Marathon Training: Week 10

Last week was the first week of my revised training plan, and I kind of loved it! I knocked out 16 miles on Thursday vs Saturday and it was glorious, my run was enjoyable on Thursday, and my Saturday was even more enjoyable because I spent less than 1 hour running!

It’s also hard to believe that we are now in the double digits of training, which means there are only six weeks and three reallllly long runs to go, with the addition of a half marathon!

This week’s plan:
Today: 7 mile tempo run, 5 miles at goal pace
Tuesday: Zumba
Wednesday: Rest
Thursday: 18 miles, long run
Friday: Rest
Saturday: 4-5 miles, easy

Today’s workout was great; a reminder that I need to run faster sometimes.
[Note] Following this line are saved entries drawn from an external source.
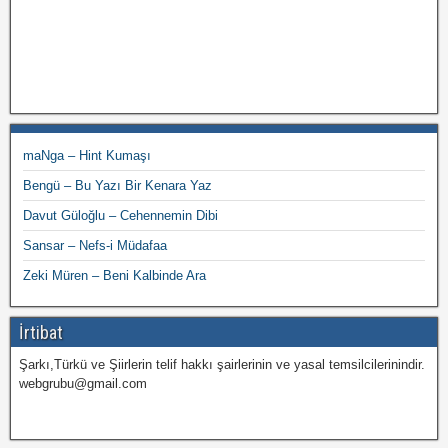
maNga – Hint Kumaşı
Bengü – Bu Yazı Bir Kenara Yaz
Davut Güloğlu – Cehennemin Dibi
Sansar – Nefs-i Müdafaa
Zeki Müren – Beni Kalbinde Ara
İrtibat
Şarkı,Türkü ve Şiirlerin telif hakkı şairlerinin ve yasal temsilcilerinindir.
webgrubu@gmail.com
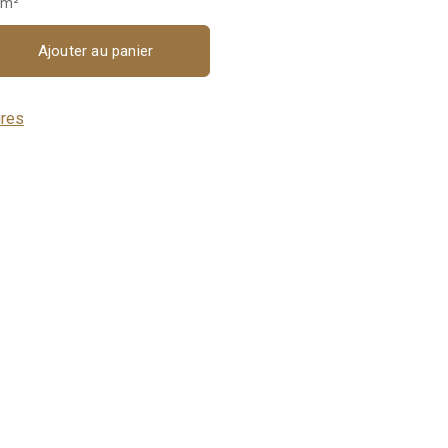
 m²
Ajouter au panier
ures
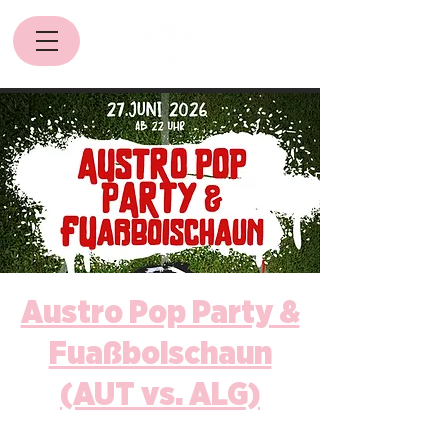
Austro Pop Party &
Fuaßboischaun
(AUT vs. ALG)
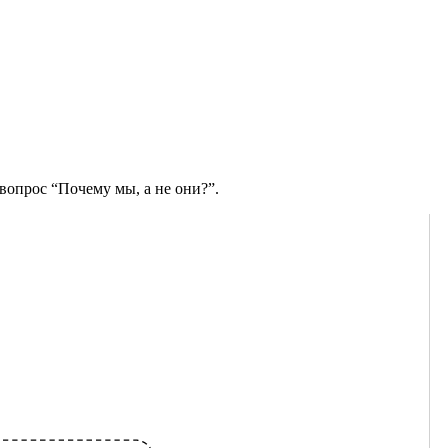
вопрос “Почему мы, а не они?”.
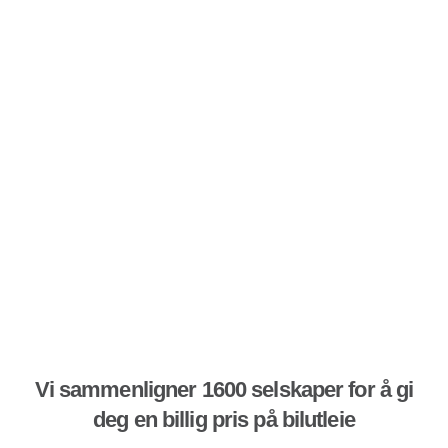
Vi sammenligner 1600 selskaper for å gi
deg en billig pris på bilutleie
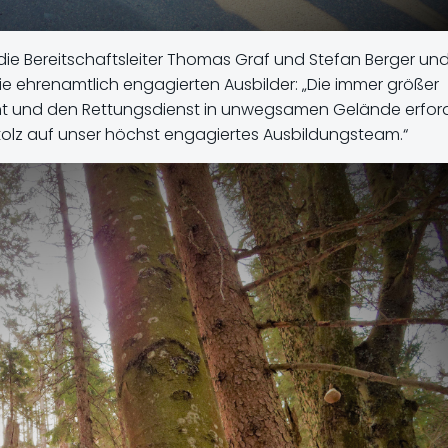
ie Bereitschaftsleiter Thomas Graf und Stefan Berger un
ie ehrenamtlich engagierten Ausbilder: „Die immer größer
t und den Rettungsdienst in unwegsamen Gelände erfor
stolz auf unser höchst engagiertes Ausbildungsteam.“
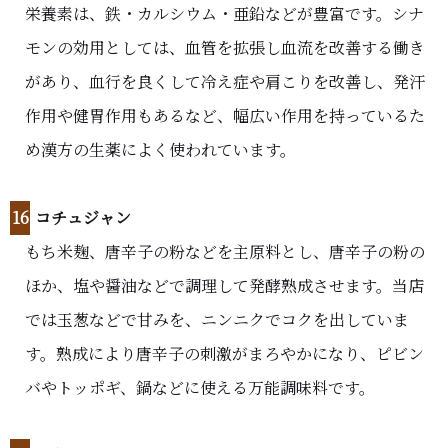
栄養素は、鉄・カルシウム・亜鉛などが豊富です。シナ
モンの効用としては、血管を拡張し血流を改善する働き
があり、血行を良くして冷え症や肩こりを改善し、発汗
作用や健胃作用もあるなど、幅広い作用を持っているた
め漢方の生薬によく使われています。
16
コチュジャン
もち米麹、唐辛子の粉などを主原料とし、唐辛子の粉の
ほか、塩や醤油などで調理して発酵熟成させます。当店
では玉葱などで甘みを、ニンニクでコクを出していま
す。熟成により唐辛子の刺激がまろやかになり、ピビン
バやトッポギ、鍋などに使える万能調味料です。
I have really been focusing on getting distance in more than time throughout training and I’m also afraid that I’ve lost a little bit of speed since that hasn’t been high on the list of running priorities. I ran the 5 miles today at goal half marathon pace (because that’s faster than marathon pace) in hopes that it will help me tune up for the KC Half Marathon in a couple of weeks, because I would really like to run it faster than I did last year.

I didn’t realize that my running would get slower with marathon training, but it’ makes sense. My body is doing what I am training it for, to run 26.2 miles, not a fast 13.1. I am humbled, nonetheless, but constantly grateful for all my body is allowing me to do.

What has your body done for you that you’re grateful for?